Ainda segundo ela, essas agressões seriam ‘corretivos’. Já sobre os sinais de abuso, a mulher alegou que percebia outras vezes o órgão genital da menina avermelhado quando ela voltava da casa do pai. No entanto, não disse ter feito qualquer denúncia pela suspeita de estupro. A mulher ainda afirmou que o padrasto era quem dava banho na criança e que, quando chegava, a menina já estava de banho tomado e vestida.
Por fim, disse que tinha medo de denunciar o companheiro porque ele ameaçava tirar a filha dela. Já o padrasto da menina, também preso, permaneceu em silêncio no depoimento. Enquanto isso, o pai da criança foi ouvido como testemunha. Ele contou que buscava a filha para visitas e ela sempre tinha hematomas pelo corpo.
Por isso, registrou dois boletins de ocorrência por maus-tratos, em novembro de 2022 e dezembro de 2021. Segundo o relato da médica, quando a criança chegou à unidade de saúde, ela já estava morta há pelo menos 4 horas com sinais de rigidez.
Além disso, havia hematomas por todo o corpo e sangramento pela boca. Ainda segundo a médica, a mãe estava estranhamente tranquila e só ficou nervosa quando foi informada que a polícia seria acionada. Ainda nos exames feitos na UPA, foram constatados os sinais de estupro na criança. Com a chegada dos policiais, a mãe negou que tivesse levado a criança até a UPA já morta.
Choros constantes eram ouvidos da casa onde a pequena de dois anos vivia com a mãe, padrasto e irmão.

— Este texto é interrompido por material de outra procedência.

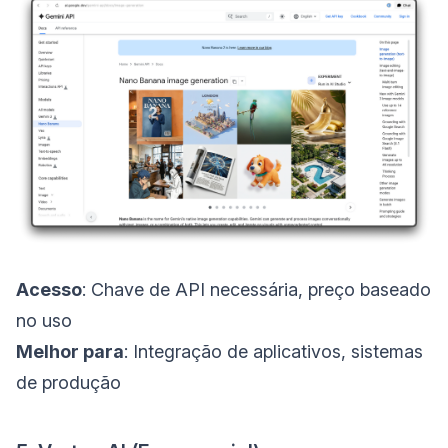
Acesso
: Chave de API necessária, preço baseado
no uso
Melhor para
: Integração de aplicativos, sistemas
de produção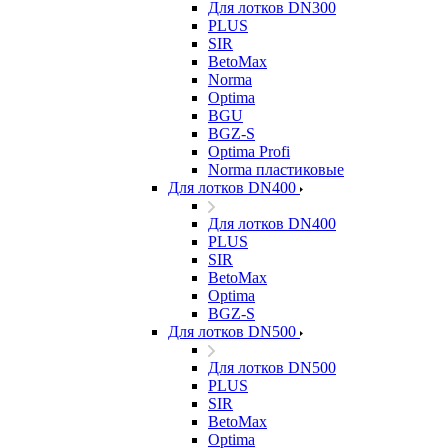
Для лотков DN300
PLUS
SIR
BetoMax
Norma
Optima
BGU
BGZ-S
Optima Profi
Norma пластиковые
Для лотков DN400
Для лотков DN400
PLUS
SIR
BetoMax
Optima
BGZ-S
Для лотков DN500
Для лотков DN500
PLUS
SIR
BetoMax
Optima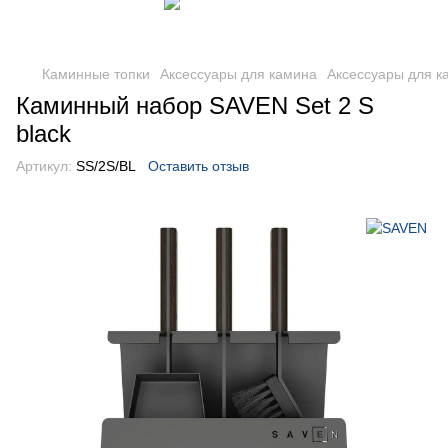
Каминные топки
Аксессуары для камина
Аксессуары для 
Каминный набор SAVEN Set 2 S
black
Артикул:
SS/2S/BL
Оставить отзыв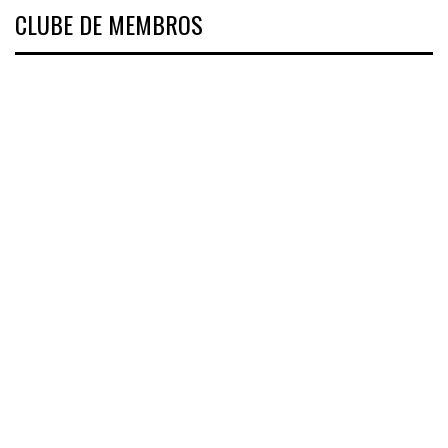
CLUBE DE MEMBROS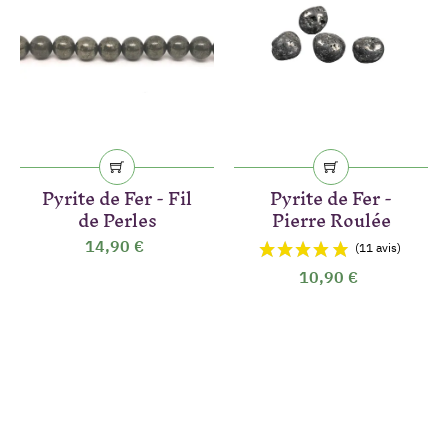
Pyrite de Fer - Fil
Pyrite de Fer -
de Perles
Pierre Roulée
14,90 €
10,90 €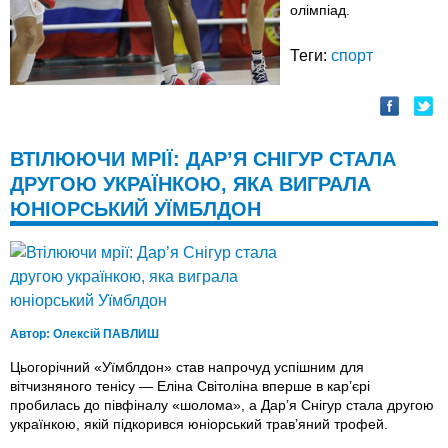
олімпіад.
Теги:
спорт
ВТІЛЮЮЧИ МРІЇ: ДАР’Я СНІГУР СТАЛА
ДРУГОЮ УКРАЇНКОЮ, ЯКА ВИГРАЛА
ЮНІОРСЬКИЙ УЇМБЛДОН
Автор:
Олексій ПАВЛИШ
Цьогорічний «Уїмблдон» став напрочуд успішним для
вітчизняного тенісу — Еліна Світоліна вперше в кар’єрі
пробилась до півфіналу «шолома», а Дар’я Снігур стала другою
українкою, якій підкорився юніорський трав’яний трофей.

Uma vizinha contou que, na semana anterior, encontrou com a menina e a mãe em um supermercado e tudo aparentava estar bem. Inclusive, disse que não sabia que a menina havia morrido.
Ainda segundo a testemunha, ela ouvia o choro da criança que vinha da residência. Também outro vizinho afirmou que sempre ouvia o choro da criança, mas disse que “criança chora mesmo”.